By Kevin Wilcox
New report highlights the factors driving the world's most expensive construction markets; expert offers advice on controlling costs.
New York City is by far the most expensive construction market, according to a new report. Wikimedia Commons/Artico2
May 9, 2017—When it comes to construction projects in New York City, if you can build it there, you can build it anywhere else for less money. The Big Apple remains the most expensive construction market in the world, according a new report issued by the international design firm and consultancy Arcadis.
New York City is by far the most expensive construction market, followed by Hong Kong, Geneva, and central London. The report, International Construction Costs 2017, notes that international investors are driving a real estate building boom in the New York area that has resulted in a local labor shortage and rising costs in an already difficult market.
"The logistics of constructing a major project there are really difficult," says David Hudd, a principal and cost consultancy expert at Arcadis. "You're working in a very overheated environment. There is a lot of construction activity going on there. The logistics of moving materials around the city, if you're trying to build something in Manhattan, is very difficult. And it's hard to resource your contractors with local labor."
As more owners choose a design/build project delivery method for their buildings, the cost of construction has had a more direct effect on engineering firms, architects, and contractors. When a project has a single budget number, projected increases in construction costs often lead to substitutions and even redesign work.
The status of Hong Kong as the second most expensive city in part derives from its connections to the larger Chinese market. Large projects in the city sent construction to record levels in 2015, and that created a labor shortage of an estimated 10,000 workers in the industry, driving costs higher and delaying some projects, according to the report.
The good news is that Hudd sees some cooling in the overall Asian construction market in the coming years. "China has been having a great deal of influence on the world market, and I think that is slowing a bit now, which is probably a good thing," he says.
Of the 10 most expensive construction markets, 6 are in Europe: central London; København (Copenhagen), Denmark; Stockholm, Sweden; Frankfurt, Germany; Paris; and Wien (Vienna), Austria. Projections for modest building growth in much of Europe point to a stable balance of demand and workload over the next few years, Hudd says. But the United Kingdom's withdrawal from the European Union, or "Brexit," adds a level of uncertainty to the market, especially in London.
Although labor costs come immediately to mind when considering construction costs, the report notes that the prices of such commodities as oil and copper can have a pronounced effect on local markets and even on global ones. As Hudd explains, the price of oil affects everything from the cost to manufacture building supplies to the cost to ship supplies to the site, and it even has a bearing on the cost of placing the supplies on-site via crane.

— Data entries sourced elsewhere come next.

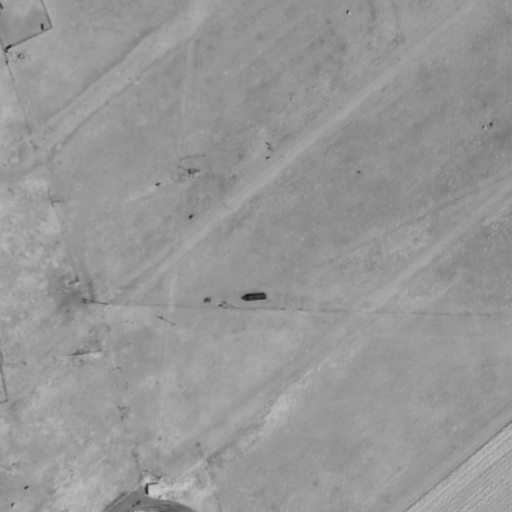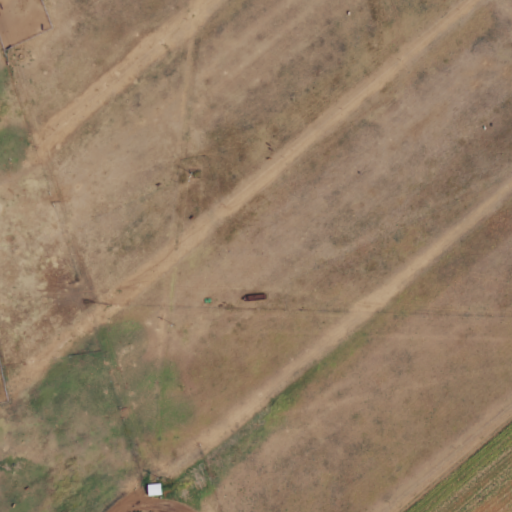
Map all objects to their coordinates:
building: (154, 489)
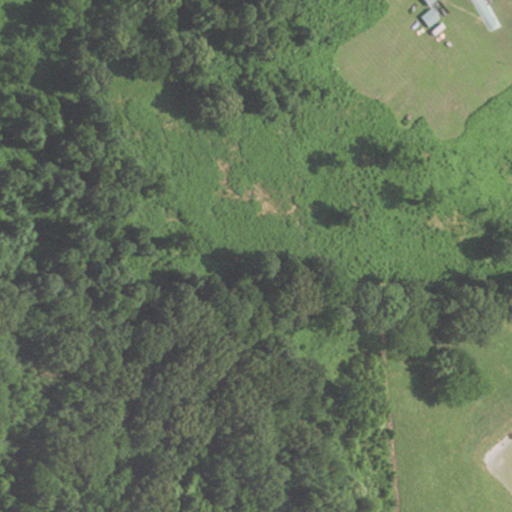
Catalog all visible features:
building: (487, 14)
building: (426, 16)
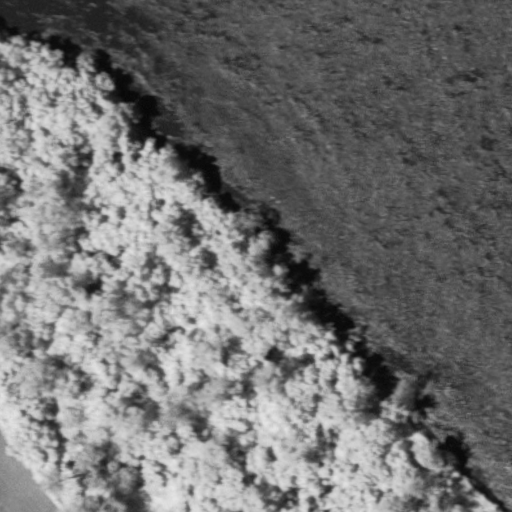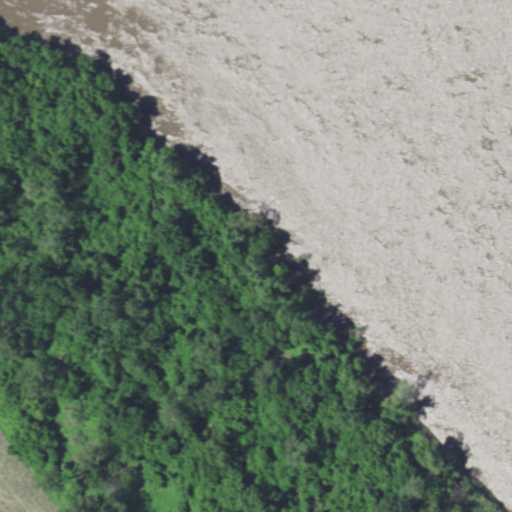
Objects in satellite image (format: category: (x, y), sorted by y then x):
crop: (23, 478)
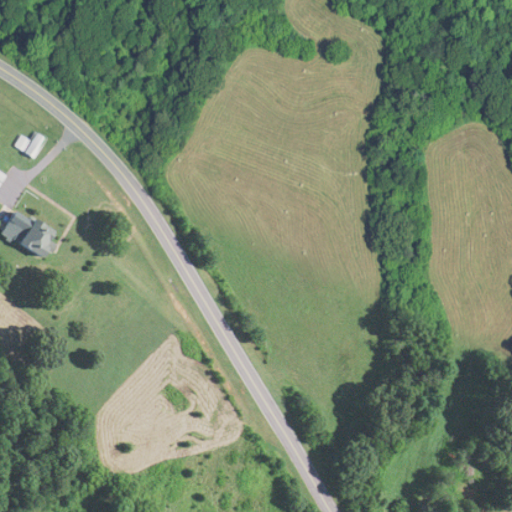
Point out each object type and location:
building: (27, 144)
building: (24, 233)
road: (192, 268)
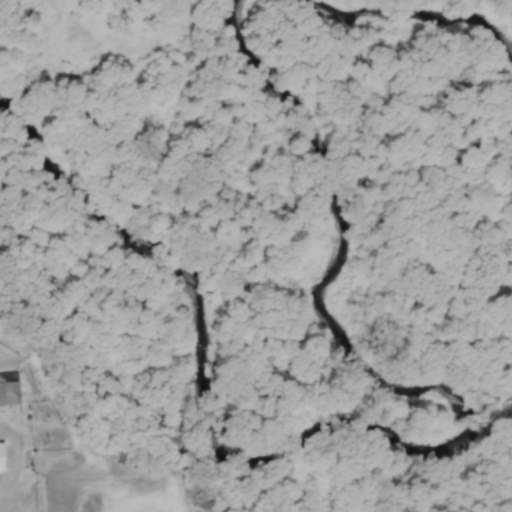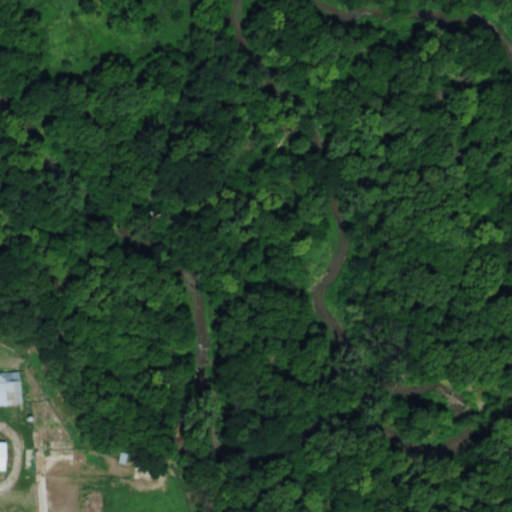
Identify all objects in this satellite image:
river: (250, 226)
building: (8, 390)
building: (1, 457)
road: (14, 462)
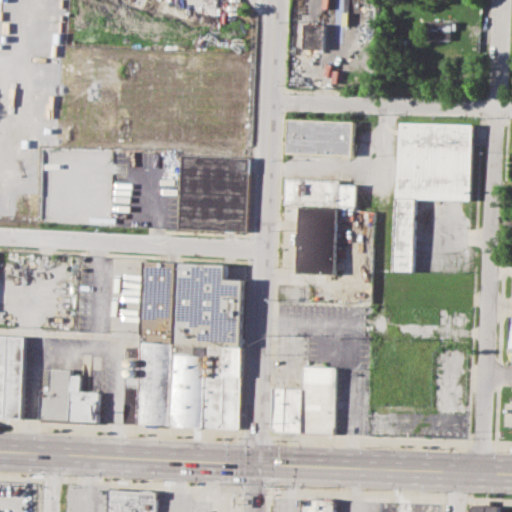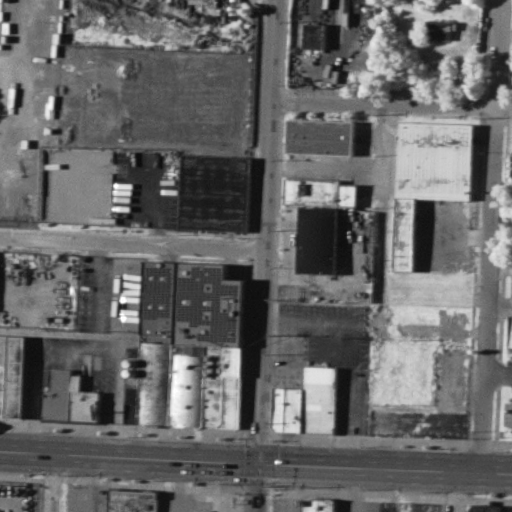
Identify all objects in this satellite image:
building: (441, 28)
building: (441, 29)
building: (315, 35)
building: (321, 35)
road: (392, 109)
building: (320, 136)
building: (321, 136)
building: (431, 173)
building: (430, 175)
parking lot: (145, 188)
building: (213, 191)
building: (320, 191)
building: (321, 191)
building: (214, 192)
road: (158, 209)
parking lot: (444, 233)
road: (488, 233)
road: (456, 234)
building: (319, 240)
building: (321, 240)
road: (132, 248)
road: (264, 256)
road: (499, 269)
building: (194, 302)
building: (5, 313)
parking lot: (101, 331)
building: (511, 332)
road: (510, 336)
road: (76, 339)
road: (118, 340)
building: (511, 340)
building: (189, 346)
road: (355, 348)
parking lot: (330, 353)
parking lot: (511, 361)
building: (12, 374)
building: (12, 375)
building: (151, 380)
building: (207, 384)
building: (56, 394)
building: (67, 398)
building: (321, 398)
building: (82, 401)
building: (308, 402)
building: (280, 408)
building: (295, 409)
road: (255, 459)
traffic signals: (256, 460)
road: (21, 476)
road: (51, 478)
road: (49, 480)
road: (82, 481)
road: (151, 482)
road: (174, 483)
road: (254, 488)
road: (456, 489)
road: (356, 492)
road: (456, 496)
road: (489, 497)
building: (131, 500)
road: (268, 500)
building: (133, 501)
road: (469, 504)
building: (319, 505)
building: (319, 505)
road: (214, 507)
building: (487, 507)
building: (486, 508)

Another good example is copper. "Think about how much copper goes into a building," Hudd says. "Copper is part of all the electrical systems in every building. You can have some fairly significant swings in the price of copper." Those swings then show up in the bids from electrical contractors.
For engineering firms that need to manage construction costs in such expensive cities, especially when they are involved in either a design/build or a construction management contract, it's important first to develop a thorough understanding of the owner's expectations for the project and then to "think carefully about [each] element of cost estimation," Hudd says.
It is not enough, he adds, merely to project a 2 to 3 percent annual increase and move forward. Rather, those forecasts need to be revisited several times during the design phase to make sure they are in alignment with the actual market.
In high-cost construction markets where prices are rising, Hudd says, breaking up a project into parcels so that some of the work can begin earlier can help reduce costs. Likewise, procuring materials or entering into price agreements with vendors early in the project can be a hedge against commodity price increases.
"If you have a design/build project where the whole thing is melded into one number, it puts a lot of pressure on the design/builder to contain the costs to meet the budget," Hudd says. "If you have not forecasted construction cost increases very thoughtfully, any contingencies you do have on the project can be quickly eroded—and not for the things you have the contingencies for in the first place."